Request
What follows is a set of records. Copy them exactly and leave out the images.

(Image and design file data)
====
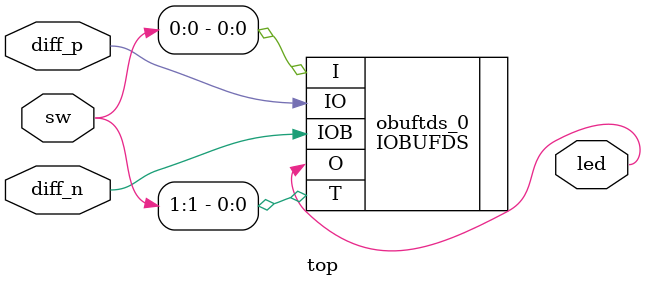
<source format=v>


`default_nettype none

module top (
    input  wire [1:0] sw,
    output wire       led,

    inout  wire       diff_p,
    inout  wire       diff_n
);

IOBUFDS # (
    .IOSTANDARD("DIFF_SSTL135"),
    .SLEW("FAST")
) obuftds_0 (
    .I(sw[0]),    // SW0
    .O(led),      // LED0
    .IO(diff_p),  // XA1_P
    .IOB(diff_n), // XA1_N
    .T(sw[1])     // SW1
);

endmodule


</source>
====
Output of the exercise
<source format=v>


`default_nettype none

module top (
    input  wire [1:0] sw,
    output wire       led,

    inout  wire       diff_p,
    inout  wire       diff_n
);

IOBUFDS # (
    .IOSTANDARD("DIFF_SSTL135"),
    .SLEW("FAST")
) obuftds_0 (
    .I(sw[0]),    // SW0
    .O(led),      // LED0
    .IO(diff_p),  // XA1_P
    .IOB(diff_n), // XA1_N
    .T(sw[1])     // SW1
);

endmodule


</source>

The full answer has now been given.